# Your task:
Each line of the data that mentions the string "occurs" needs to be identified and copied.

Source data:
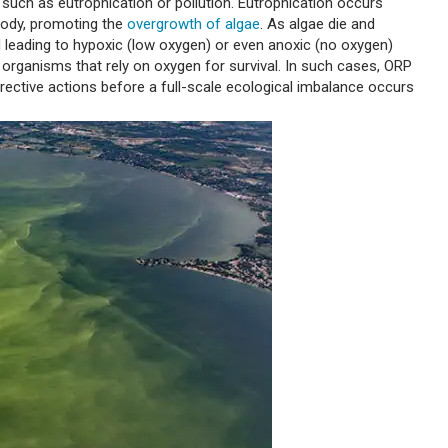
 such as eutrophication or pollution. Eutrophication occurs
 body, promoting the
overgrowth of algae
. As algae die and
leading to hypoxic (low oxygen) or even anoxic (no oxygen)
 organisms that rely on oxygen for survival. In such cases, ORP
rective actions before a full-scale ecological imbalance occurs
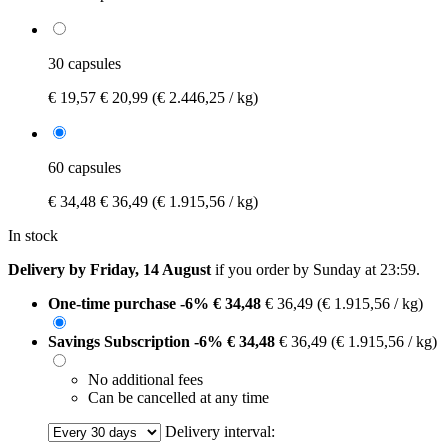
30 capsules
€ 19,57
€ 20,99
(€ 2.446,25 / kg)
60 capsules
€ 34,48
€ 36,49
(€ 1.915,56 / kg)
In stock
Delivery by Friday, 14 August
if you order by
Sunday at 23:59
.
One-time purchase
-6%
€ 34,48
€ 36,49
(€ 1.915,56 / kg)
Savings Subscription
-6%
€ 34,48
€ 36,49
(€ 1.915,56 / kg)
No additional fees
Can be cancelled at any time
Delivery interval:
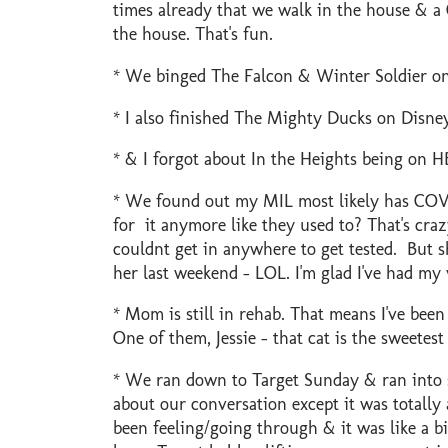
times already that we walk in the house & a C
the house. That's fun.
* We binged The Falcon & Winter Soldier on 
* I also finished The Mighty Ducks on Disney
* & I forgot about In the Heights being on HB
* We found out my MIL most likely has COVI
for it anymore like they used to? That's craz
couldnt get in anywhere to get tested. But sh
her last weekend - LOL. I'm glad I've had my 
* Mom is still in rehab. That means I've been
One of them, Jessie - that cat is the sweetes
* We ran down to Target Sunday & ran into s
about our conversation except it was totall
been feeling/going through & it was like a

# Answer to this exercise:
 such as eutrophication or pollution. Eutrophication occurs
rective actions before a full-scale ecological imbalance occurs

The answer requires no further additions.